# macOS Dashcam Viewer released!



## komocode (Sep 22, 2017)

You can view the three angles simultaneously, quickly scrub through all of your clips in one swipe, and export the clips into a single file.

*NOTE: 1.0.1 update was just approved a few minutes ago that fixes a crash related to video clips saved from a 2019.16.x firmware car. It should be going live in a few hours.*


----------



## Vidya (Aug 13, 2018)

Did you got HW3 testers?.


----------



## mr_boobs_83 (May 13, 2019)

Aw man, if i had mine already I'd beta test. It would be amazing if you could port this to iOS for use with usb keys with lightning connectors! Awesome work


----------



## komocode (Sep 22, 2017)

Vidya said:


> Did you got HW3 testers?.


just got videos from a HW3 customer. will work on it this week.


----------



## komocode (Sep 22, 2017)

mr_boobs_83 said:


> Aw man, if i had mine already I'd beta test. It would be amazing if you could port this to iOS for use with usb keys with lightning connectors! Awesome work


i was thinking about the lightning usb flash drives but the number of people that own that drive is small. i'll wait until iOS 13 comes to see if they support generic flash drives (at least for the USB-C on the iPad Pro)


----------



## DocScott (Mar 6, 2019)

I just downloaded it, and it's a great start! But how do you export multiple clips in to a single file? It seems like it's just going to export a one-minute clip with three views.


----------



## komocode (Sep 22, 2017)

DocScott said:


> I just downloaded it, and it's a great start! But how do you export multiple clips in to a single file? It seems like it's just going to export a one-minute clip with three views.


Hi,

Thanks for downloading!

There is no way to export multiple 1 minute segments. It only exports multiple angles into one 1-minute file.
I thought about adding a way to combine multiple 1-minute segments, but I've found that exporting multiple 1-minute segments and then dropping it into iMovie would be the easiest. Though, I would love to hear your feedback on how you would want to change this.


----------



## BenB (Apr 17, 2019)

I downloaded it earlier today. Do you have any plans to have a date picker as a part of the app? I don't clear out my drive very often so it would be great to just jump to yesterday / today to view those videos. Thanks.


----------



## komocode (Sep 22, 2017)

BenB said:


> I downloaded it earlier today. Do you have any plans to have a date picker as a part of the app? I don't clear out my drive very often so it would be great to just jump to yesterday / today to view those videos. Thanks.

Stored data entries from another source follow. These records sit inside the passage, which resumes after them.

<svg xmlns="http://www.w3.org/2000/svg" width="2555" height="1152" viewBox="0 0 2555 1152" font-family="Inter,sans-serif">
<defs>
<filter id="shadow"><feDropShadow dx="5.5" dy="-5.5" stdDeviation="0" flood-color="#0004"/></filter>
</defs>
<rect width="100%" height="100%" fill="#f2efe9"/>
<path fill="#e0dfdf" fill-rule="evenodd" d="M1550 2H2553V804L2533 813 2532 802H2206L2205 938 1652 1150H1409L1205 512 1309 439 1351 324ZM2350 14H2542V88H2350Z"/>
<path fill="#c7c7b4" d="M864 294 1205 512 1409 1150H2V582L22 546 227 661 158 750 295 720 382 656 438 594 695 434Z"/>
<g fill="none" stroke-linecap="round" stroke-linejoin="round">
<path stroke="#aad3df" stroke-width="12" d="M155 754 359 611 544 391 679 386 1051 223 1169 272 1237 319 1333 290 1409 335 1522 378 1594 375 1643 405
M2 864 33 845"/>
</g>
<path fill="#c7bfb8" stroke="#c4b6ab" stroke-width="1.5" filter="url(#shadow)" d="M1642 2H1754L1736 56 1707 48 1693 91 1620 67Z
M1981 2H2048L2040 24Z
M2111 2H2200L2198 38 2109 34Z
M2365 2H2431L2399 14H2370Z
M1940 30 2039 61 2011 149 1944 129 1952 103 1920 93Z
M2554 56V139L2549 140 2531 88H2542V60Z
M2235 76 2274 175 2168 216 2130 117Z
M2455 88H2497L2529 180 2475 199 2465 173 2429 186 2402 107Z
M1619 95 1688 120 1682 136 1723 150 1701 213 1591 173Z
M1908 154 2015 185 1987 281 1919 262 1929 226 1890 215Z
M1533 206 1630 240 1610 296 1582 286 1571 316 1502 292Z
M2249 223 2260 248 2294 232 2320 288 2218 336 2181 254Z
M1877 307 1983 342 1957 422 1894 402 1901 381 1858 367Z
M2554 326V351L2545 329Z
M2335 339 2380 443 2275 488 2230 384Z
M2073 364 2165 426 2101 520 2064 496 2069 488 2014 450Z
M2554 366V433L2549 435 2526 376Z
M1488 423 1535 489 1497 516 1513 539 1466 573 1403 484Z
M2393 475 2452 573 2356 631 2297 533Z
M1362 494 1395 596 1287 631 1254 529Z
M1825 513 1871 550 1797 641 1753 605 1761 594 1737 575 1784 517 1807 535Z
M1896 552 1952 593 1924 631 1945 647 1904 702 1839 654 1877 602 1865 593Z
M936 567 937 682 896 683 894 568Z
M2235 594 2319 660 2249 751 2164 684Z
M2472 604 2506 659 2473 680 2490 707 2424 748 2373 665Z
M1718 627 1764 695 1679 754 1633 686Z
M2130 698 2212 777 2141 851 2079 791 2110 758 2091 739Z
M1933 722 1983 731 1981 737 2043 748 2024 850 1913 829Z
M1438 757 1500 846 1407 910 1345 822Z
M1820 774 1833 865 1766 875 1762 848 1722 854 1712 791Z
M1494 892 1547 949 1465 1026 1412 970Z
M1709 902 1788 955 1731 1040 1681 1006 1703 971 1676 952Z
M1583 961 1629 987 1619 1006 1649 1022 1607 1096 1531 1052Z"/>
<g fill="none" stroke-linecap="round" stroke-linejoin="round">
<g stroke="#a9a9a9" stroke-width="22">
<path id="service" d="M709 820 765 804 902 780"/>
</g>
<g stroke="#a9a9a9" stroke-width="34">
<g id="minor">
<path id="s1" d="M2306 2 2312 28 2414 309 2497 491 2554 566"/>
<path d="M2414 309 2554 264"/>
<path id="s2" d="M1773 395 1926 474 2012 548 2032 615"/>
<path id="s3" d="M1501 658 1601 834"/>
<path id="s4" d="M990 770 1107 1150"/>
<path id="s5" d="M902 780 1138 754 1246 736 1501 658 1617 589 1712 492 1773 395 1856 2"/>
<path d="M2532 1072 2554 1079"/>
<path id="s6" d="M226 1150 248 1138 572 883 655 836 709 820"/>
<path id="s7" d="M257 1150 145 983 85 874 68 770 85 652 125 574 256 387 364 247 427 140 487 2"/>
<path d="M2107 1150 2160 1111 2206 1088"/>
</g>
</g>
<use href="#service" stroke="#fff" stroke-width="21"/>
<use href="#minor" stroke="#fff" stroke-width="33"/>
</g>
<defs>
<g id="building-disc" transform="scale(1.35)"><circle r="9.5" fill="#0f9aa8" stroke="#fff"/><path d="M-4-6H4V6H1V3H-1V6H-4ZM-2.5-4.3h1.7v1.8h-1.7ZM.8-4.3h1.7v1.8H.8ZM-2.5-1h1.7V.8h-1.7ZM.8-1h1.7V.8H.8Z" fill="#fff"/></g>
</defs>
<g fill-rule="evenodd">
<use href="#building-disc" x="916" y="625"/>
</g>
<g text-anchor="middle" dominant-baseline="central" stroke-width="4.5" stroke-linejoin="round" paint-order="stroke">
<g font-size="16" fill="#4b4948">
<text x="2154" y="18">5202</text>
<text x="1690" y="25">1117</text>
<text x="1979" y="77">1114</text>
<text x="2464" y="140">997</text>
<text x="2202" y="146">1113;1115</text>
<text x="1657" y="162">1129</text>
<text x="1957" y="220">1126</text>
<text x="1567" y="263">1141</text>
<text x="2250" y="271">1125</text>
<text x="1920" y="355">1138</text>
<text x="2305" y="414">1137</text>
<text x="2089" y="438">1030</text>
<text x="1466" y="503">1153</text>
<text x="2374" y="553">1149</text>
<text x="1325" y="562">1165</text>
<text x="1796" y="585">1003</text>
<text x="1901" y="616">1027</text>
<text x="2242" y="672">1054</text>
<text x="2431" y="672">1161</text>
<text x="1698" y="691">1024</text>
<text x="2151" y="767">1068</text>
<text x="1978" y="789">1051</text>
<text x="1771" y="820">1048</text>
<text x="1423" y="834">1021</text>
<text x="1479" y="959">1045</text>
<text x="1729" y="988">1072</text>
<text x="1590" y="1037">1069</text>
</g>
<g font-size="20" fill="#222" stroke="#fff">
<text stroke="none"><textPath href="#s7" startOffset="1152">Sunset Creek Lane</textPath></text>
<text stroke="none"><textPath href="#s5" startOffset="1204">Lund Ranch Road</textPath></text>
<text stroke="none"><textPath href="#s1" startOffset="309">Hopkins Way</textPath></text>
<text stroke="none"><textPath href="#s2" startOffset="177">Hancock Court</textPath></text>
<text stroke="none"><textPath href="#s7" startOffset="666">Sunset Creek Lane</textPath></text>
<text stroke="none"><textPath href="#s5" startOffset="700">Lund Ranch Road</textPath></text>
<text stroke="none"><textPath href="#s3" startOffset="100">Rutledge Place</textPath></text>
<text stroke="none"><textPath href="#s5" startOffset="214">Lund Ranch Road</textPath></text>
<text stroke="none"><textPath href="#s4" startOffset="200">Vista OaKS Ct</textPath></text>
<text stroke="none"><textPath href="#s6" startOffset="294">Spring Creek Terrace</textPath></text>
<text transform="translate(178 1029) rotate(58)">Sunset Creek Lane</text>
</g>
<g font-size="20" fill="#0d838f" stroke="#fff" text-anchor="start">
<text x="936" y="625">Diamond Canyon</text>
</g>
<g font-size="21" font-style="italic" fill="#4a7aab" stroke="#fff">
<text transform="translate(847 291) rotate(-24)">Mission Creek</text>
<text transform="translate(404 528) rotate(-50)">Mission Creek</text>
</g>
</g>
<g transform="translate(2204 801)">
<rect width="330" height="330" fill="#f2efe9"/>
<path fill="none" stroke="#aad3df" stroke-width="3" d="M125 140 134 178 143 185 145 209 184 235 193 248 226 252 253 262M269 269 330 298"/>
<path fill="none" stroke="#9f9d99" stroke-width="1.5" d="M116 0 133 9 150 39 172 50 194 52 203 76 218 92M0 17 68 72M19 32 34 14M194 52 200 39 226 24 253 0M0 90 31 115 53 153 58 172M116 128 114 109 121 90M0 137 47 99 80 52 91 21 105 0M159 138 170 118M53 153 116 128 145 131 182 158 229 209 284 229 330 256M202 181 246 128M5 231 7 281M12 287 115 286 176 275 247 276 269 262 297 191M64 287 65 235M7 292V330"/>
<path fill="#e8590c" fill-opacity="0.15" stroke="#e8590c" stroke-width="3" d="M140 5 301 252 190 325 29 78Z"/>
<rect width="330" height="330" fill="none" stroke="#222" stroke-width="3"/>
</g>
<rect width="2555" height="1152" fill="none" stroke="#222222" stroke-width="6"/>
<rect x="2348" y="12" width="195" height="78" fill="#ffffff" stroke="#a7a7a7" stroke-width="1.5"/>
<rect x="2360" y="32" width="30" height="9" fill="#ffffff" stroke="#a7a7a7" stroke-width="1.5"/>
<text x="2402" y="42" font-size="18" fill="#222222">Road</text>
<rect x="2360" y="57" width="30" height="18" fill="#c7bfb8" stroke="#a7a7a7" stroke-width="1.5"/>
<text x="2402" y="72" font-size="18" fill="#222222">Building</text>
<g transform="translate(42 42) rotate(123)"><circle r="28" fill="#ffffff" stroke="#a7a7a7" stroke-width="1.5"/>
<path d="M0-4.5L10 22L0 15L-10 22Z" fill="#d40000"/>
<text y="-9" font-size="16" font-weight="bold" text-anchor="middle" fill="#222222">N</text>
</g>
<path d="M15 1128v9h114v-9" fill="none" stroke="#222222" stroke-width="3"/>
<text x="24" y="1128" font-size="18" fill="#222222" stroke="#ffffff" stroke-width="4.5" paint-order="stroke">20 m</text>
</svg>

Good idea. I'll add in a future update. For now, you can press left or right arrow keys to skip to the next video set, or just scrub the global timeline to the next day (it's sorted in chronological order)


----------



## DocScott (Mar 6, 2019)

Another feature I would really like is fast-forward.


----------



## sduck (Nov 23, 2017)

Got the update this morning, now it works. Nice little app! Two features that would make it much better - the ability to choose which file(s) to view, from a drop down list or whatever; and a way to speed up, like the quicktime controls - 2x, 5x, 10x, 20x,


----------



## komocode (Sep 22, 2017)

sduck said:


> Got the update this morning, now it works. Nice little app! Two features that would make it much better - the ability to choose which file(s) to view, from a drop down list or whatever; and a way to speed up, like the quicktime controls - 2x, 5x, 10x, 20x,





DocScott said:


> Another feature I would really like is fast-forward.


it now has 1x, 2x, and 5x playback with today's 2.0.0 update.


----------